Manche Wissenschaftler wollen den Treibhauseffekt des überschüssigen Kohlenstoffdioxids in der Atmosphäre mit groß angelegten Projekten kompensieren, de dazu dienen sollen, die Sonneneinstrahlung auf die Erde zu vermindern, sogenanntes Geoengineering. Die Phantasie dieser Machbarkeitsfanatiker kennt dabei kaum Grenzen. Da wird davon schwadroniert, in großem Maßstab Schwefeldioxid in die Atmosphäre zu pumpen, um „Sulfataerosole“ – ein Euphemismus für Schwefelsäurewolken! – zu erzeugen, die Schatten spenden wollen. Wie war das noch mit Smog und Waldschäden durch Schwefeldioxid in der Luft? Andere wollen einen viele Quadratkilometer großen Sonnenschirm zwischen Erde und Sonne aufspannen. Wer soll das bezahlen? Auch der Eisendüngung der Meere, um Algenwachstum anzuregen, und noch anderen verwegenen Unternehmungen wird das Wort geredet.
Nein, das alles ist keine Lösung des Klimaproblems, sondern schafft neue Probleme. Grundsätzlich bekämpfen solche Unterfangen die Ursache des Klimaproblems nicht, sondern doktern nur an den Symptomen herum, und die Risiken und Nebenwirkungen solcher Rosskuren sind unabsehbar. Kein Wunder, dass derartige Schnapsideen vor allem im Dunstkreis der fossilen Energiewirtschaft erblühen. Denn sie dienen den Fossil-Lobbyisten dazu, die Klimaschädlichkeit ihres Tuns zu beschönigen.

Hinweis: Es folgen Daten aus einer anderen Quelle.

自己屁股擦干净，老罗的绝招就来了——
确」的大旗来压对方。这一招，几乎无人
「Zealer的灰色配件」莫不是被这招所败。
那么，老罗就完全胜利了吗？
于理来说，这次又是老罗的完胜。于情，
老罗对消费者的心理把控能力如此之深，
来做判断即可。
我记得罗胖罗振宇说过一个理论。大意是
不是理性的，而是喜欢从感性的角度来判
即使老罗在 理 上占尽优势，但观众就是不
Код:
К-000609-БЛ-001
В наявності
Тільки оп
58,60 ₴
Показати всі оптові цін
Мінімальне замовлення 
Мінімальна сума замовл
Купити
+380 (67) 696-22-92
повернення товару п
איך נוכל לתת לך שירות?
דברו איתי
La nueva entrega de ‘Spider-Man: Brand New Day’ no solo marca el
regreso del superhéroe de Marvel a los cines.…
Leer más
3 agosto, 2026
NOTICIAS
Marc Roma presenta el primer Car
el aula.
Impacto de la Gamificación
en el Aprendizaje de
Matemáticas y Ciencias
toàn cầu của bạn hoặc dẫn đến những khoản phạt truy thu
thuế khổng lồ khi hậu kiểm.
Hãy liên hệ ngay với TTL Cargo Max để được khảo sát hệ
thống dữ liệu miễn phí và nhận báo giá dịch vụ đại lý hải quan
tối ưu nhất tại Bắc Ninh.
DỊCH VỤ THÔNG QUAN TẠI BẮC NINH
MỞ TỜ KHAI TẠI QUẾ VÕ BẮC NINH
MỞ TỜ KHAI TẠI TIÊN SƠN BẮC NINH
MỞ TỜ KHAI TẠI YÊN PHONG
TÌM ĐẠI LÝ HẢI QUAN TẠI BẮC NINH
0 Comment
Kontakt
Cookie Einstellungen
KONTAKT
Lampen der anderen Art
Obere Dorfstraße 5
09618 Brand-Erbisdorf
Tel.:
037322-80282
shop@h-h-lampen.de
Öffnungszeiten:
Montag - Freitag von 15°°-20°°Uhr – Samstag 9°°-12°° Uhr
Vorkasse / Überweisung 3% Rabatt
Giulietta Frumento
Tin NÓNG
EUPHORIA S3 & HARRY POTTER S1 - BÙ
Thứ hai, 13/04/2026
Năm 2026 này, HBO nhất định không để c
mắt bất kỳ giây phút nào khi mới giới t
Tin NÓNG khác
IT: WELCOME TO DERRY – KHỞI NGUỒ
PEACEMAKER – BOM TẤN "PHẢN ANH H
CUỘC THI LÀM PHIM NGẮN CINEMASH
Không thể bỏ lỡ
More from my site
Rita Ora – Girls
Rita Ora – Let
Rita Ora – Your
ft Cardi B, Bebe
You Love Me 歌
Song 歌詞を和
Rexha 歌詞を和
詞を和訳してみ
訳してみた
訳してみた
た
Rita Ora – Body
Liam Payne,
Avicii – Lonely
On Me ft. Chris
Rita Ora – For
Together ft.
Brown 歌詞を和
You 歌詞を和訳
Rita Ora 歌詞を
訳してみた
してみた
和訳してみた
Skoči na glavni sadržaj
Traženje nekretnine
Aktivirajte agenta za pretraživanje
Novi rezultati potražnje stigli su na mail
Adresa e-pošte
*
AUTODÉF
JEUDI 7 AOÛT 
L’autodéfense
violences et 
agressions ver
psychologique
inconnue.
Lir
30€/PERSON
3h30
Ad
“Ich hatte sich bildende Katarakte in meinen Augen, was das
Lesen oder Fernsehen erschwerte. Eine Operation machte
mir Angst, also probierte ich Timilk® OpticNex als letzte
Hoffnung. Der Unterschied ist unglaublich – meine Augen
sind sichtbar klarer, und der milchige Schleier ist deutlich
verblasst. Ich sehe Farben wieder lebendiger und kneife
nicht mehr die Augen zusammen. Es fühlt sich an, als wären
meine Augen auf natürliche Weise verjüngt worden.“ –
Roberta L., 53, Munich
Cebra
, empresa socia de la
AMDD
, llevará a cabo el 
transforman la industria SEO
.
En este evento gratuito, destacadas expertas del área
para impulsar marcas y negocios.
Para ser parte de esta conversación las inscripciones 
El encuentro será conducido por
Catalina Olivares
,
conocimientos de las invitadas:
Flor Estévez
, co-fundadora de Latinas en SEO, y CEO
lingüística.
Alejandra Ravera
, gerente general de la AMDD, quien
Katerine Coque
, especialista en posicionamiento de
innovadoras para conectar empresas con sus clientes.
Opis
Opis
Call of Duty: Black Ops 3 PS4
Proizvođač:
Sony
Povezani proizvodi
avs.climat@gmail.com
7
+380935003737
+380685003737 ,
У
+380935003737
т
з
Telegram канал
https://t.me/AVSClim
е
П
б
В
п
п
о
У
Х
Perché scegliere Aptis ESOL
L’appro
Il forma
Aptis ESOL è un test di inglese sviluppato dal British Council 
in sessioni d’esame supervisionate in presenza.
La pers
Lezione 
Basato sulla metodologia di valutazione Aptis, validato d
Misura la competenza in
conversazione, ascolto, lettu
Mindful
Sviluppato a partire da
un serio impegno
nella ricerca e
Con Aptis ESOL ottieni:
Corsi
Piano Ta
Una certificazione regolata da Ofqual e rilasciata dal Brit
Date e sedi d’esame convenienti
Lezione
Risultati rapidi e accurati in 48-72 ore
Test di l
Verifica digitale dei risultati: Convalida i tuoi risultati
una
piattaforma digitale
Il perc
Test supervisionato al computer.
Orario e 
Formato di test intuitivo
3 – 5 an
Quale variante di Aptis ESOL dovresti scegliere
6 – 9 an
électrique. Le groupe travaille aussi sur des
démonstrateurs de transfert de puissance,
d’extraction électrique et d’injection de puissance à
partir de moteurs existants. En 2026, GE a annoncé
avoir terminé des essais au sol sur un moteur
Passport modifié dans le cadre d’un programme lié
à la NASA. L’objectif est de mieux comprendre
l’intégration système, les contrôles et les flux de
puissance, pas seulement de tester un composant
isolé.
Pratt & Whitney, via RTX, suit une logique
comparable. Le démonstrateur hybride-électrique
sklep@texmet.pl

Die einzige Lösung des Klimaproblems besteht darin, die CO2-Emissionen drastisch zu reduzieren und CO2-Senken zu schaffen, am besten indem man den überschüssigen Kohlenstoff sinnvoll nutzt – nicht als Brennstoff, denn damit käme der Kohlenstoff ja wieder in die Atmosphäre, und es wäre nichts gewonnen, sondern als Bau- und Werkstoff. Es gilt die CO2-Neutralität forciert anzustreben – statt sie zurückzustellen, wie das die derzeitige Bundesregierung plant. Die Energiewende weg von fossilen hin zu erneuerbaren Energien gilt es voranzutreiben, und CO2 bindende Ökosysteme wie Wälder, Moore und die vielfach unterschätzten und in der Öffentlichkeit kaum wahrgenommenen Seegraswiesen (sie bieten auch darum ein großes Potenzial, weil dafür keine Acker- oder Weideflächen aus der Nutzung genommen werden müssten) zu renaturieren. Nur durch erneuerbare Energien, Umstellung anderer klimaschädliche auf klimaneutrale Verfahren (wie etwa in der Metallurgie und der Betonproduktion), Renaturierung und stoffliche Nutzung von Kohlenstoff aus der Atmosphäre lässt sich die CO2-Konzentration in der Atmosphäre wieder „ins Lot“ bringen, und nur dadurch lässt sich die Klimakrise bewältigen! Alles andere ist gefährliche Quacksalberei. Also: Geoengineering? Nein, danke! Kohlenstoff-Recycling? Ja, bitte!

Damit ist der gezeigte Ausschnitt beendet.